• WORK INSTRUCTION:
Beginning at the line that contains "Estimated cost of", transcribe the remaining lines of the listing exactly; include the final line and omit everything before.

**********

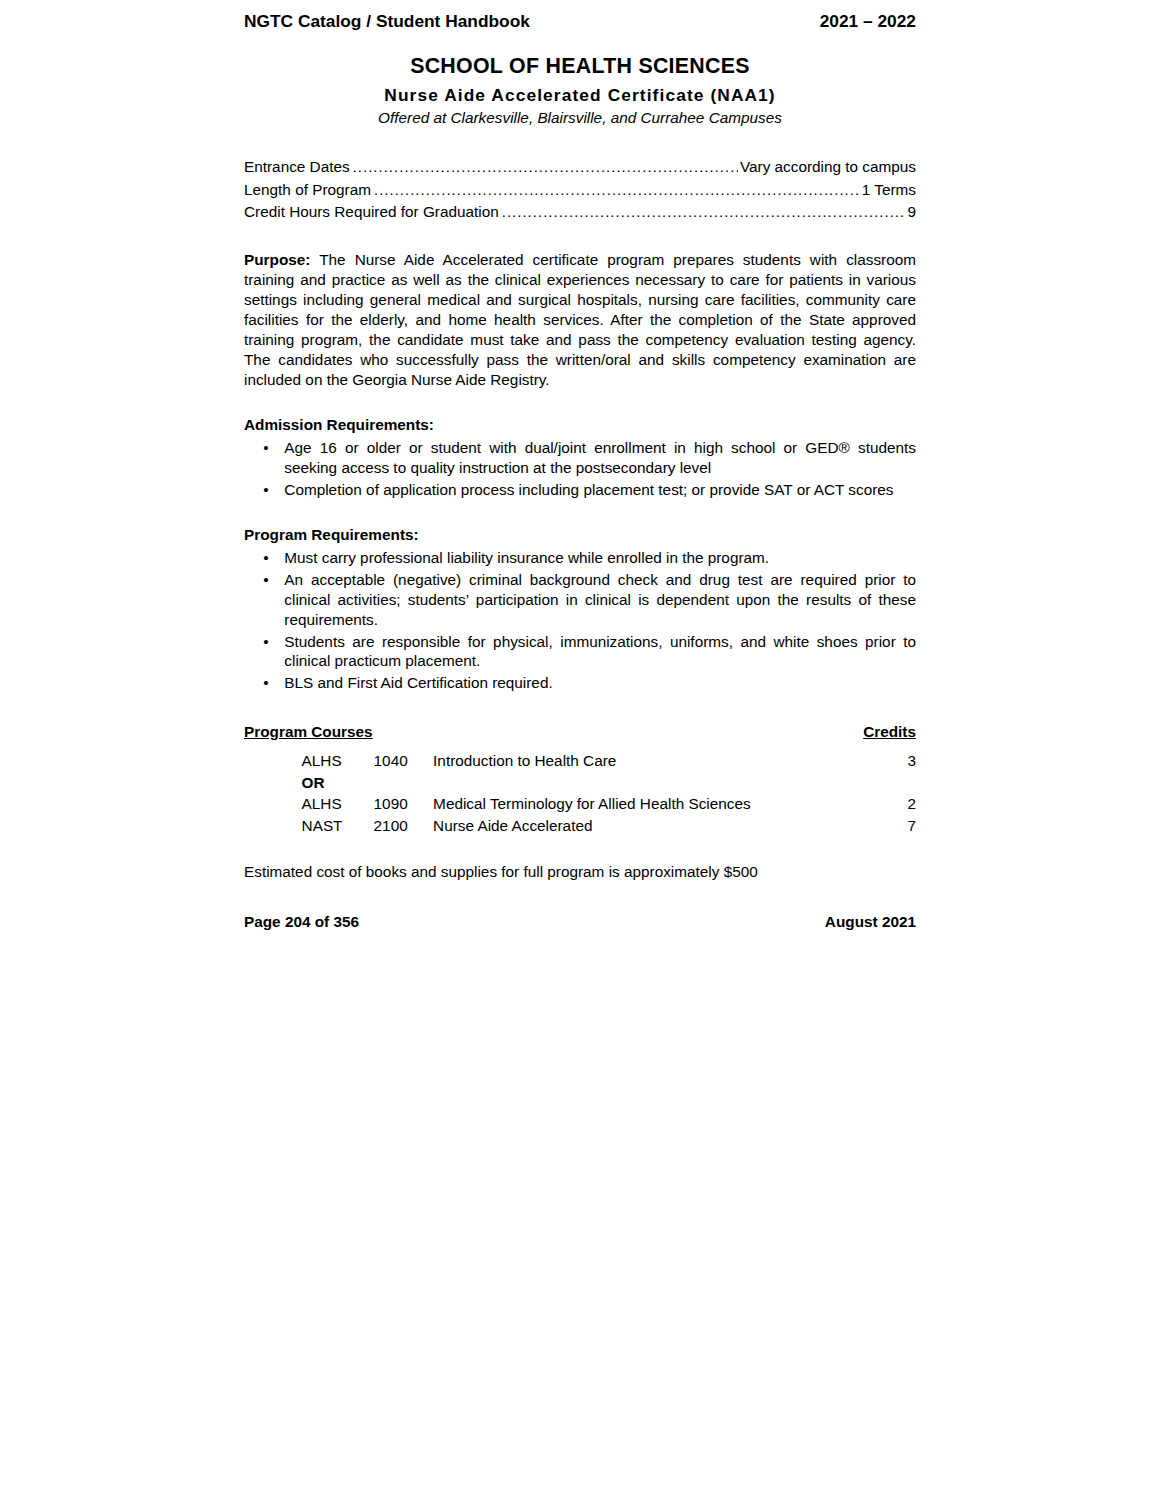NGTC Catalog / Student Handbook
2021 – 2022
School of Health Sciences
Nurse Aide Accelerated Certificate (NAA1)
Offered at Clarkesville, Blairsville, and Currahee Campuses
Entrance Dates ........................................................................................................... Vary according to campus
Length of Program ......................................................................................................................... 1 Terms
Credit Hours Required for Graduation ............................................................................................................. 9
Purpose: The Nurse Aide Accelerated certificate program prepares students with classroom training and practice as well as the clinical experiences necessary to care for patients in various settings including general medical and surgical hospitals, nursing care facilities, community care facilities for the elderly, and home health services. After the completion of the State approved training program, the candidate must take and pass the competency evaluation testing agency. The candidates who successfully pass the written/oral and skills competency examination are included on the Georgia Nurse Aide Registry.
Admission Requirements:
Age 16 or older or student with dual/joint enrollment in high school or GED® students seeking access to quality instruction at the postsecondary level
Completion of application process including placement test; or provide SAT or ACT scores
Program Requirements:
Must carry professional liability insurance while enrolled in the program.
An acceptable (negative) criminal background check and drug test are required prior to clinical activities; students’ participation in clinical is dependent upon the results of these requirements.
Students are responsible for physical, immunizations, uniforms, and white shoes prior to clinical practicum placement.
BLS and First Aid Certification required.
Program Courses Credits
| ALHS | 1040 | Introduction to Health Care | 3 |
| OR |
| ALHS | 1090 | Medical Terminology for Allied Health Sciences | 2 |
| NAST | 2100 | Nurse Aide Accelerated | 7 |
Estimated cost of books and supplies for full program is approximately $500
Page 204 of 356
August 2021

**********

• RESPONSE FOR THIS EXERCISE:
Estimated cost of books and supplies for full program is approximately $500
Page 204 of 356
August 2021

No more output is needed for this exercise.